__設問__
a. POEA/DMWについての文章を読み、次の問いに答えよ。
(i) POEAがDMWの一部門となったのはいつか。
(ii) 日本でPOLOが置かれているのはどこか。
(iii) OWWAの有効期間は何年か。
b. POEA/DMWについての文章のうち、「入り口の様子です。2015年」から「がまた激増するのでしょうか。」までの部分を一字も変えずに書き写せ。

__提示された文章__
--
POEA/DMWについて
POEA (Philippine Overseas Employment Administration) フィリピン海外雇用庁は2022年10月にDMW: Department of Migrant Workersの一部門となり、建物内部も改装が進み、ビル外壁もDMWへと変更になるとのことです。(写真は2015年6月撮影)
なお、フィリピンでは主にDMWと呼ばれることとなりましたが、日本ではまだPOEAを使う方が多いようです。当分は両方使用が望ましいです。
DMW(POEA)は設立の1982年から40年を経て、まさにフィリピンの海外就労者保護の機構として確立しました。ただ、官僚的な部分が多く残っているのは否めません。申請は余裕をもって進めたいものです。
※ POEAはDOLE(Department of Labor and Employment:労働雇用省)の監督に下にある政府機関です。
※ POEAの並列機関としてOWWA(Overseas Workers Welfare Administration:海外労働者福祉庁があります。
※ POEAの下部組織としてPOLOが世界各国・主要都市にあります。日本では東京と大阪にあります。
2023年4月、内装完了したPOEA/DMWを再訪してきました。全体としてすっきりと機能的に変わった感じです。
入り口の様子です。2015年当時とほぼ同じ角度からですが、冷房がよく効いていたのが隔世の感です。以前はとにかく暑かったです。
海外就労者の熱気もあるでしょうが、それはともかく治安の不安も大でしたが、今回の見学ではそれも感じられませんでした。(訪問は人材会社スタッフ同行ですが。)
予約システムの広がりやウエブでの手続きも進み、訪問の全体数が減ったのでしょうか。あるいは今後はコロナ後の海外状況から就労希望者がまた激増するのでしょうか。
エレベーターシステムも新しくなりました。上階のOWWAのオフィスフロアに移動です。
OWWA (Overseas Workers Welfare Administration) とは海外労働者福祉庁といって、海外就労者が全員加入する福利厚生制度で有効期間は2年です。海外就労中に更新が可能です。
OWWAによるPDOS (Pre-Departure Orientation Seminar) 出国前オリエンテーションセミナーが行われます。
壁には新大統領からの海外就労者への応援メッセージが。
「あなた方は単に経済的に家族に送金するだけのツールではありません。献身的な忍耐力と卓越した使命感で母国フィリピンのためにグローバルな舞台で活躍する価値があるのです。」
フィリピン共和国大統領 フェルナンド R. マルコス
新組織DMW (Department of Migrant Workers) 旧(POEA)のメッセージもあります。
VISION: ビジョン
DMWはOFW(Overseas Filipino Workers: 海外フィリピン人就労者)と家族の権利保護、福祉の向上と可能性を導き出し経済成長へ共同で取り組む国の礎である。
MISSION: ミッション
DMWはデジタルトランスフォーメーションによる海外就労者の申請業務の簡素化が進むことにコミットする。
再統合プログラム
スキル、知識、能力を引き出す国家的再統合プログラムと、安全と生産的なコミュニティの再統合を確立する。
訪問後記
POEAとはどんなところ?興味津々の2015年に初めて訪問。旧同僚の奥様が案内してくれました。異文化まっただ中での戸惑いもありましたが、やさしくフォローしてくださいました。タガログ語の通訳では本当にお世話になりました。
--
__与えられた資料__
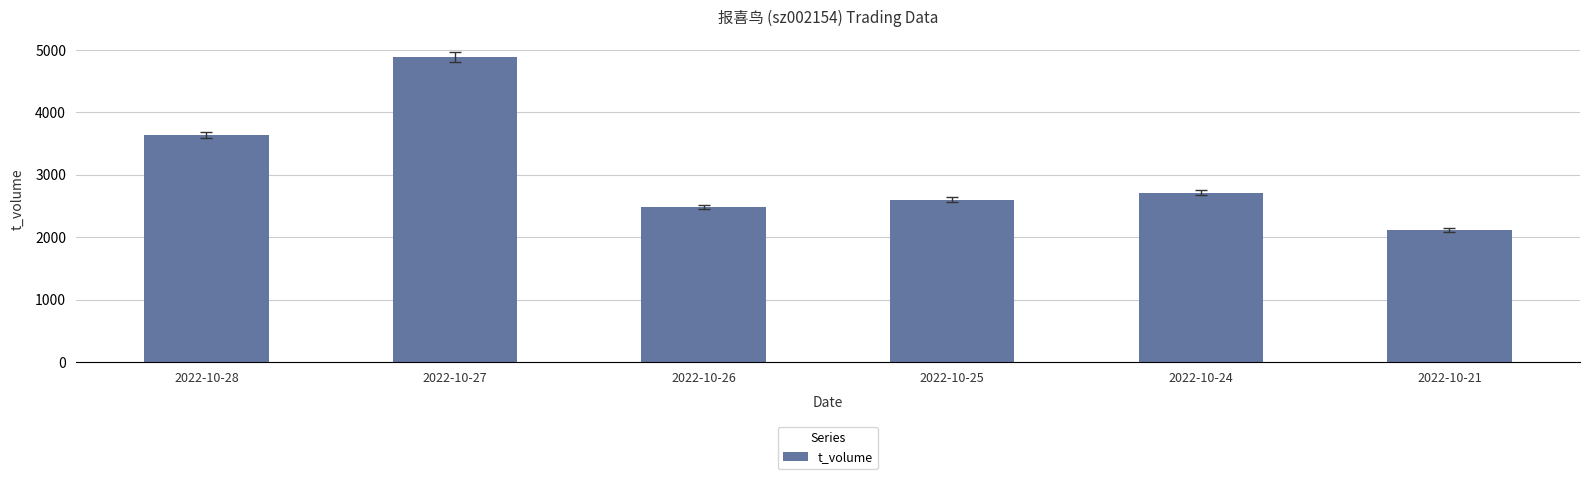

Reading left to right, extract all data points from this chart.

2022-10-28=3635	2022-10-27=4886	2022-10-26=2483	2022-10-25=2599	2022-10-24=2713	2022-10-21=2119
--
__各設問の解答__
a.
(i) 2022年10月
(ii) 東京と大阪
(iii) 2年

b.
入り口の様子です。2015年当時とほぼ同じ角度からですが、冷房がよく効いていたのが隔世の感です。以前はとにかく暑かったです。
海外就労者の熱気もあるでしょうが、それはともかく治安の不安も大でしたが、今回の見学ではそれも感じられませんでした。(訪問は人材会社スタッフ同行ですが。)
予約システムの広がりやウエブでの手続きも進み、訪問の全体数が減ったのでしょうか。あるいは今後はコロナ後の海外状況から就労希望者がまた激増するのでしょうか。